YOUR ASSIGNMENT: Please retype the records below, keeping every line of text as it is and leaving out the pictures.

EXERCISE INPUTS:
****

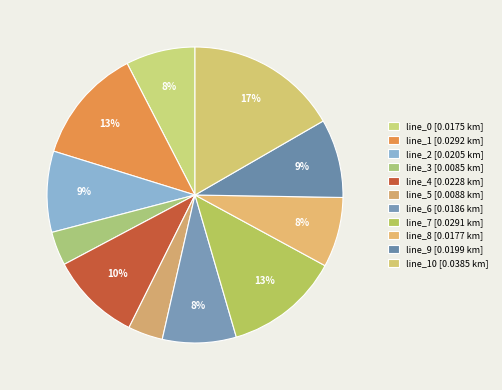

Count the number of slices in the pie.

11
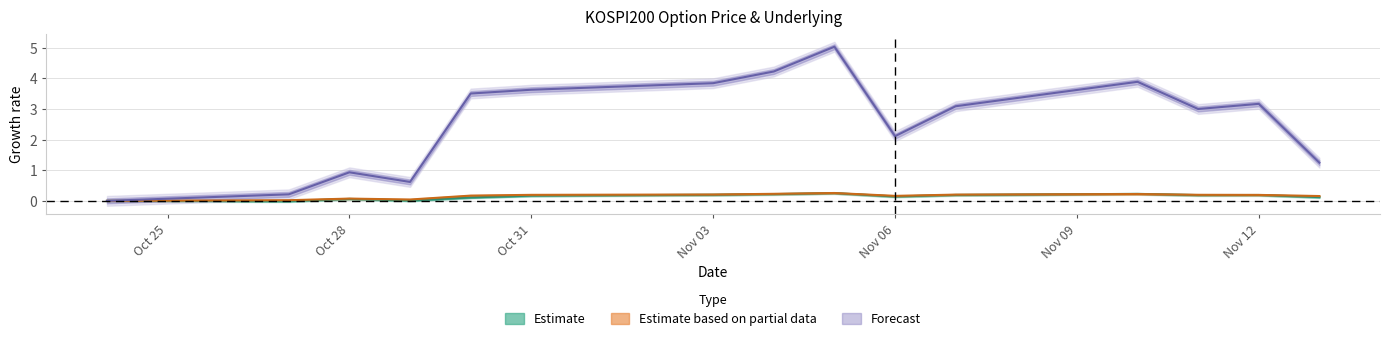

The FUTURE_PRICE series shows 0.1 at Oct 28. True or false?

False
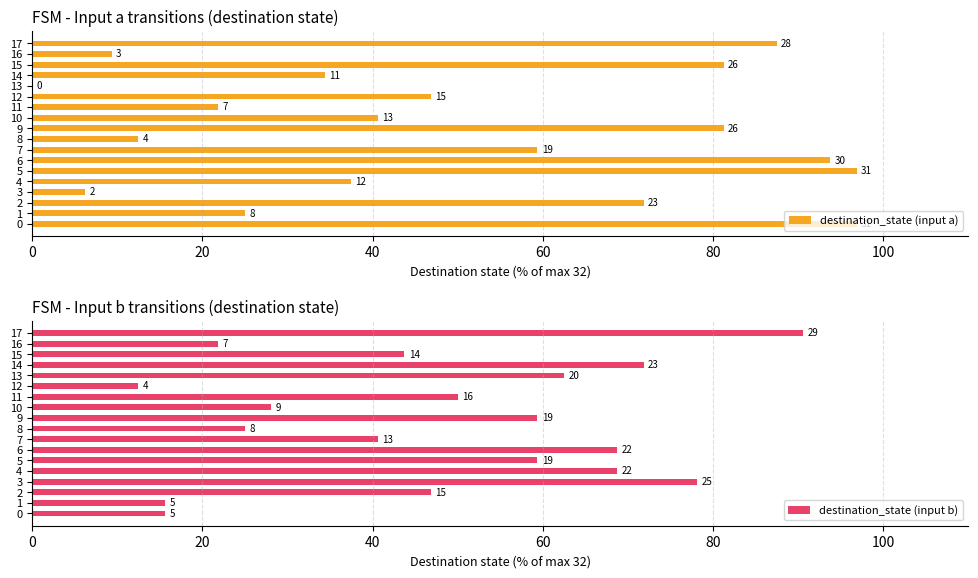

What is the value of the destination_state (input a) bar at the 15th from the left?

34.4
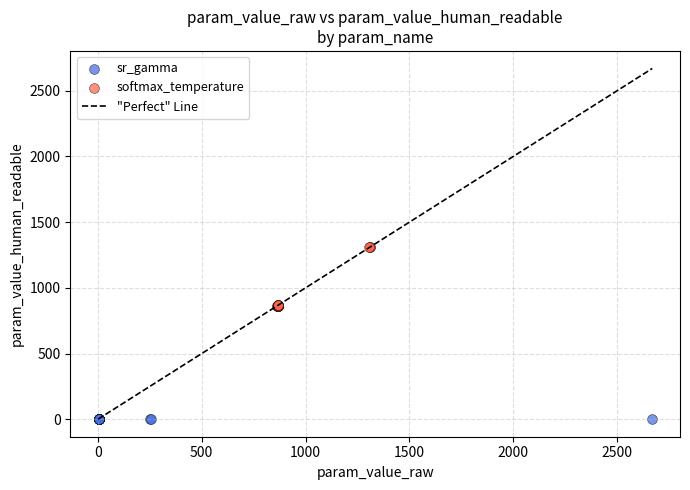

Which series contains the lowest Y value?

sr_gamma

****

OUTPUT OF THE EXERCISE:
Count the number of slices in the pie.

11

The FUTURE_PRICE series shows 0.1 at Oct 28. True or false?

False

What is the value of the destination_state (input a) bar at the 15th from the left?

34.4

Which series contains the lowest Y value?

sr_gamma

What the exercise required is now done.